Надо покинуть нашу опору, наш буй. Иначе шансов нет.
Назад пути нет! Слишком поздно.
Смотрим на горизонт, долго молчим, думаем, взвешиваем…
Каждый для себя.
Через какое-то время Андреас поворачивает голову и смотрит на меня. Печально улыбается, глаза ясные.
Он берет фляжку, делает большой глоток, я тоже. Потом пристегиваю фляжку к поясу.
– Думай про завтра, – говорю я. – И про Сакси.
Андреас не отвечает. Пододвигается на край выступа, свешивает ноги. Рукой держится за скобу и медленно, медленно разжимает пальцы… Я соскальзываю в воду вместе с ним, чтобы шнур не впился в запястье.
Снова оказаться в холодной воде – это ад! Не хочу, не хочу, не хочу! Начинаю работать ногами, плыву…
Все тело болит.
Нет, ничего не выйдет! Я вообще не могу больше одолеть ни метра. Мне надо обратно, на буй!
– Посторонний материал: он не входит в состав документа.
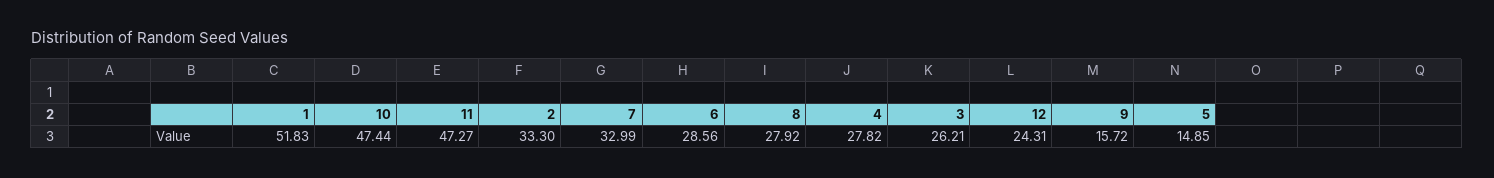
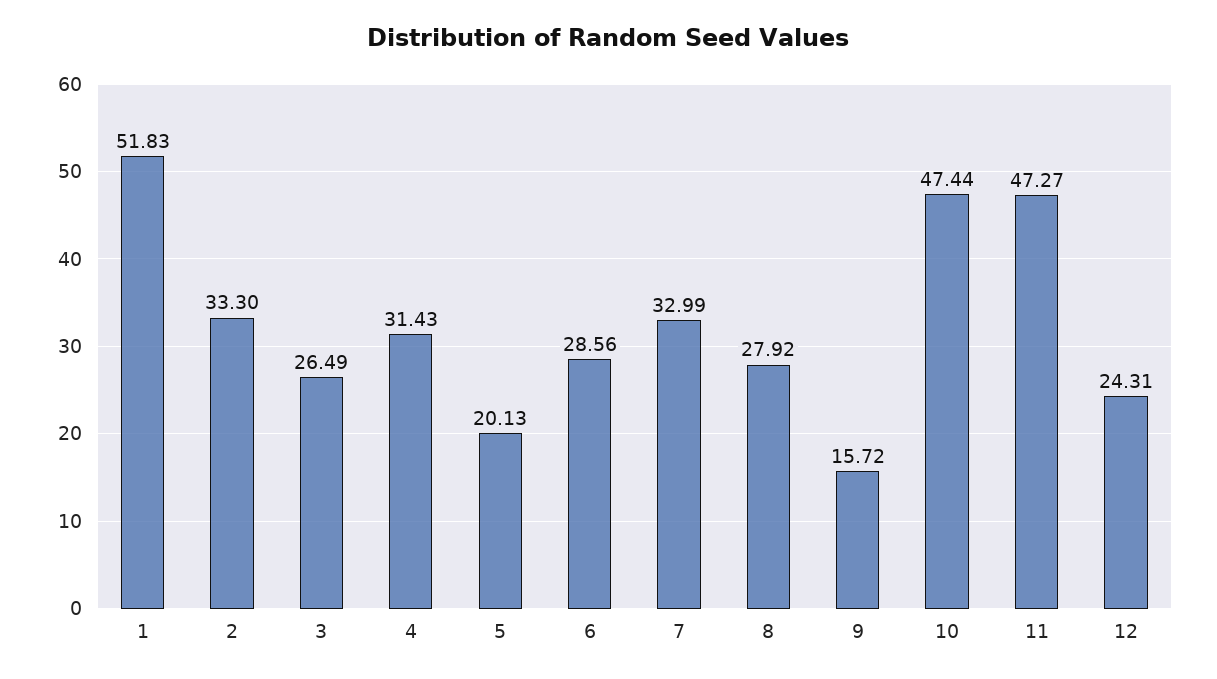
  {
    "1": 51.83,
    "10": 47.44,
    "11": 47.27,
    "2": 33.3,
    "7": 32.99,
    "6": 28.56,
    "8": 27.92,
-   "4": 27.82,
+   "4": 31.43,
-   "3": 26.21,
+   "3": 26.49,
    "12": 24.31,
    "9": 15.72,
-   "5": 14.85
+   "5": 20.13
  }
Но тогда они нас сцапают. Давай, плыви!
Не могу, в воде так холодно. Не могу – но должна! Иначе все пропало. В тюрьму на годы. Никто не поможет. Из-за меня достанется всей семье. Они могут арестовать и деда, ведь он то и дело вслух ругает государство; маму вышвырнут с комбината, папу отвезут в гельсдорфскую психушку. За Ульрихом тоже станут наблюдать, он же на меня не донес.